Civil, criminal and administrative proceedings should be based on the principles of equality before courts and tribunals. Everyone’s right to fair trial is a key element of human rights to safeguard the rule of law. ACTA negotiators have failed to pay due attention to this human rights aspect of procedural justice. The draft text of ACTA is full of provisions biased for one party, IP right holders. Procedural justice is merely expressed in vague, declaratory languages without workable provisions which guarantee fair and equitable procedures between IP right holders and alleged infringers.

Scope of Agreement

Some negotiators, mainly the EU, try to extend ACTA to all forms of IP at least in civil enforcement and border measures. In contrast to copyright and trademark, patent requires fundamentally different approaches. First, patent infringement occurs even when an alleged infringer is not a free rider. For instance, in the US, patent infringements by the free riders are only 1.76% (Cotropia & Lemley, 2008) or about 4% (Bessen & Meurer, 2008). Second, validity of patent is highly dubious. About 46% of US patents have been held invalid at trial (Allison & Lemley, 2008). According to the Korea Patent Office, from 1984 to 2005, 45.2% of registered patents have been found invalid at the first instance trial. In Japan, the invalidation rate at the first trial is 46.7% on average from 2000 to 2006 (Ono, 2008). In Europe, patents attacked under the European opposition procedure were
either revoked completely or narrowed in about 70% of all cases (Graham & Harhoff, 2006). Finally, determination of patent infringement is very difficult even for patent court judges. The difficulty arises from the patent protection conferred upon more abstract or conceptual information than copyrightable expression and trademark’s symbolic information. These three factors suggest that the ACTA proposals for the civil enforcement (especially injunction and provisional measures) and border measures are hardly applied to patent.

Injunctions against Intermediaries

The draft text proposes a mandatory extension of injunction to intermediaries. This is highly problematic in that the intermediaries are too broad. Under the overly broad definition of the intermediary, anyone can be the intermediary whenever its service is used by a third party to infringe an IP right (Article 2.X: Injunctions (2)). This is well beyond the issue of online service providers’ liability. For example, a drug approval authority can be the intermediary because it provides a service for the marketing approval of a patent infringing pharmaceutical product. Any website that puts a third party’s advertisement can be the intermediary when the ad contains a trademark infringing sign. An ISP can be a target of an injunctive litigation when its user conducts an unauthorised filing sharing. What kind of injunctive relief is to be given against the intermediary? Traditional remedy of injunction is a court order to stop infringing activity. But this order cannot be issued against the intermediary because the intermediary did nothing to stop. Then the injunctive relief intended by the ACTA proposal is to order the intermediary to stop providing the service used by an infringer.

Other Civil Remedies

Even when materials and implements the predominant use of which have been in the manufacture or creation of infringing goods, such materials and implements cannot be destroyed so far as they are possessed by a third party rather than an infringer.

Provisional Measure

The proposal lacks procedural justice because it makes a principle the provisional measures inaudita altera parte (Art. 2.5(X)(1).
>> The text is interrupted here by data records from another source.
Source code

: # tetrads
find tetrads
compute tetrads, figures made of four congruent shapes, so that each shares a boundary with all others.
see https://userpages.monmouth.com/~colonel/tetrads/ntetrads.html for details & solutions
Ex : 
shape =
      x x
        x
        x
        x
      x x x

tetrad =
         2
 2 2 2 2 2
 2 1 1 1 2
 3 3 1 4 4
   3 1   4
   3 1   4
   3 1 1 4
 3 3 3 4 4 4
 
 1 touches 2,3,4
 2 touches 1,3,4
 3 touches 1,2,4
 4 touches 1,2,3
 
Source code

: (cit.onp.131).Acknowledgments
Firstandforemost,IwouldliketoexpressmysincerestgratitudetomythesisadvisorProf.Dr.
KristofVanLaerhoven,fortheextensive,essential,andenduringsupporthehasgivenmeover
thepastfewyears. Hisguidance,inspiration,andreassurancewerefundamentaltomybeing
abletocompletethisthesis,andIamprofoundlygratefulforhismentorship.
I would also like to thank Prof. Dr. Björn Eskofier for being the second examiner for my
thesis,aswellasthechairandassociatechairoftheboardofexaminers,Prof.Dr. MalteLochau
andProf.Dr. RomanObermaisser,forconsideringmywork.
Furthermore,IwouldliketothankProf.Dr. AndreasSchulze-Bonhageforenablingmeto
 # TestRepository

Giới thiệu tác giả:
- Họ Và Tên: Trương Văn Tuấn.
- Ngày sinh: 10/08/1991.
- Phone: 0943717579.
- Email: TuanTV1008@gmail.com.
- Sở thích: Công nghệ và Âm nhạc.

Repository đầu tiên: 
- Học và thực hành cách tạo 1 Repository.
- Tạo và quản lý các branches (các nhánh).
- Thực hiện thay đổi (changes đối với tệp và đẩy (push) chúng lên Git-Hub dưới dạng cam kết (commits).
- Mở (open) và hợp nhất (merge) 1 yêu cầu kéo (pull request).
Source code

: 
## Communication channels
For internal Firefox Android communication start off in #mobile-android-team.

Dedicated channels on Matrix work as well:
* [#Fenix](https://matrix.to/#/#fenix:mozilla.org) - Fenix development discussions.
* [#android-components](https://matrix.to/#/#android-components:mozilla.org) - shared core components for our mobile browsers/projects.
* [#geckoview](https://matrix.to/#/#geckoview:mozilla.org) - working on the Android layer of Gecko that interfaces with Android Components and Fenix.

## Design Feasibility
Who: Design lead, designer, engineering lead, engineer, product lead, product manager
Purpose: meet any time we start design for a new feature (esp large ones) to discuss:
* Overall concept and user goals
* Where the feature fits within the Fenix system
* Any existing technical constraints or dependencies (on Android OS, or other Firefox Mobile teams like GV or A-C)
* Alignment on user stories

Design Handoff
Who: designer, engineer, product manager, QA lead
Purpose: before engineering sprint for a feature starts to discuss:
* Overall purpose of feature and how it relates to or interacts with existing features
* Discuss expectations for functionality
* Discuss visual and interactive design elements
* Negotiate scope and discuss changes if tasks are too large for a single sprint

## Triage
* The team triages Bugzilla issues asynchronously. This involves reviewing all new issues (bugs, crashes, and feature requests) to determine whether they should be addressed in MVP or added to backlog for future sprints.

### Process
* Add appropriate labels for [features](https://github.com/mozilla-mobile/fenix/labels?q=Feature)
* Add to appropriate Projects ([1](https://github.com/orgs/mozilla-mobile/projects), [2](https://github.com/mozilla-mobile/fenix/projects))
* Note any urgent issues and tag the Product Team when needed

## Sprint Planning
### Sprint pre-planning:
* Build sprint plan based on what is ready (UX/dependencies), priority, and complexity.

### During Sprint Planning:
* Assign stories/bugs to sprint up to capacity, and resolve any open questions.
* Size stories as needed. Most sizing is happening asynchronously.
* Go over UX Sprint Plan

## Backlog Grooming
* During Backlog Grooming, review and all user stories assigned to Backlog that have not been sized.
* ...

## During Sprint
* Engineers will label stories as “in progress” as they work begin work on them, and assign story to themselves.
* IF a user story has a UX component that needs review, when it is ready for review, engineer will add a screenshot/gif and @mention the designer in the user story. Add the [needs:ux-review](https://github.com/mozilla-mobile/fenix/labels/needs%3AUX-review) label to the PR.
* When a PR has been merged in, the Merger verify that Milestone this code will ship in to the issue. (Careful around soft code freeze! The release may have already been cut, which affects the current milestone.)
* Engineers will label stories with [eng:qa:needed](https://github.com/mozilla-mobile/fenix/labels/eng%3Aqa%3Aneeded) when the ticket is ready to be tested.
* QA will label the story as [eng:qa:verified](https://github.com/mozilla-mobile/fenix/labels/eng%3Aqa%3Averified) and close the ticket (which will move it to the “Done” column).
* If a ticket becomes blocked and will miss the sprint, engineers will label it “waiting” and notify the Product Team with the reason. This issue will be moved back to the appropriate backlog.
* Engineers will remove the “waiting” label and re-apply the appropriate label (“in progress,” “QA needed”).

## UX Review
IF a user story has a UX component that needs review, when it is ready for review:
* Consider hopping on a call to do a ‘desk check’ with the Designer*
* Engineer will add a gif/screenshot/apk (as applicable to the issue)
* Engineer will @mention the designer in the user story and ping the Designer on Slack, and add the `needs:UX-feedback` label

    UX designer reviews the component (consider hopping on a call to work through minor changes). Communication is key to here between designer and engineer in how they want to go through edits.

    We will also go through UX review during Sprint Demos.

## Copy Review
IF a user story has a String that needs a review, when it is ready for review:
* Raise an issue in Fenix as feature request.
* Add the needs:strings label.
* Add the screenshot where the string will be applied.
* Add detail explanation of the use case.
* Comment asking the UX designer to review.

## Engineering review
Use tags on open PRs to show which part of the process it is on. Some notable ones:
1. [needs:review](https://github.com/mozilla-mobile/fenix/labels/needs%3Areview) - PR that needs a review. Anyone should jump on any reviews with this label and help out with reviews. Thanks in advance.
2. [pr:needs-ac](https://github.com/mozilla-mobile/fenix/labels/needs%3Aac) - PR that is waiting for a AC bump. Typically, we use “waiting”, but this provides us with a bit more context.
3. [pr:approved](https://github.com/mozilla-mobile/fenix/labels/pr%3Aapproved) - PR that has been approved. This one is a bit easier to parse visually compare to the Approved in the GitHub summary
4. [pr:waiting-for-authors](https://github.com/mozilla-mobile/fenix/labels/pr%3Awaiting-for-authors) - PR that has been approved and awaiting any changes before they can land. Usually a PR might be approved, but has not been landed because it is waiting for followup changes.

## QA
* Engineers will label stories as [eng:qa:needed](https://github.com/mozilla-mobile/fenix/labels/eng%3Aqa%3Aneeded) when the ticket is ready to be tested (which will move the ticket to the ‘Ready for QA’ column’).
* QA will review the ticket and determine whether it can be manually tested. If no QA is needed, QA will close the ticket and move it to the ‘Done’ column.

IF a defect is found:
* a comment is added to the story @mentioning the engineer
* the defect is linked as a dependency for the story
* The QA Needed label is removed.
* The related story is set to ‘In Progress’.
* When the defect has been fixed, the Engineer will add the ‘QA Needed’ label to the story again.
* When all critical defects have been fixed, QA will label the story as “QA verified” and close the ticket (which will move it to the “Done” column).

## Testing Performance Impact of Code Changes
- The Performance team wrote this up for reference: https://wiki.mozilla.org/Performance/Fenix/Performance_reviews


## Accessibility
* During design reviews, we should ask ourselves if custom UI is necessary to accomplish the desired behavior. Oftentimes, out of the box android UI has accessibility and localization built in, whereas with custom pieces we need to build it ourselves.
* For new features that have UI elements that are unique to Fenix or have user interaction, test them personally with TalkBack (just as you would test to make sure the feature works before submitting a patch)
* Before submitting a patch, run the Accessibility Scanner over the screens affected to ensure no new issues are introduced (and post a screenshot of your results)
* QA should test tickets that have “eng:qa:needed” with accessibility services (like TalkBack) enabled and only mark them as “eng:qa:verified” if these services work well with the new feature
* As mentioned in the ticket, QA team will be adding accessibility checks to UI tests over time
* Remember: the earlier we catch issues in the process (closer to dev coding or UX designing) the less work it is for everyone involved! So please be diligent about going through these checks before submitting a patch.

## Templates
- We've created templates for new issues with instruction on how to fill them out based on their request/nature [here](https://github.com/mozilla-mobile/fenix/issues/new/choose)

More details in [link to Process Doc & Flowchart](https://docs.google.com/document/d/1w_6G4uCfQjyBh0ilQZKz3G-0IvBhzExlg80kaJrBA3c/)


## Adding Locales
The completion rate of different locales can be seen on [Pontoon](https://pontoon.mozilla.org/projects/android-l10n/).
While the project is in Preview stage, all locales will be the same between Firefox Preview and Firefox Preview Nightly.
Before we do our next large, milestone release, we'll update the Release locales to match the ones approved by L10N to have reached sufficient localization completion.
Provisional measures without prior hearing of the other side should be allowed in exceptional case where any delay is likely to cause irreparable harm to the right holder, or where there is a demonstrable risk of evidence being destroyed. ACTA proposes the reversal of principle and exception.

Border Measures

Border measures are sort of provisional measures taken by administrative bodies. They have little capacity to render a decision on IP infringement, which requires a highly sophisticated legal analysis. Therefore, the border measures should be limited to cases where the IP infringement is objectively clear. Furthermore, the procedural fairness needs to be more firmly obeyed in the process of border measures. However ACTA proposals completely ignore such preconditions. They are lack of procedures to hear importer’s opinion and appeal process and the administrative bodies can make a decision of destruction of goods.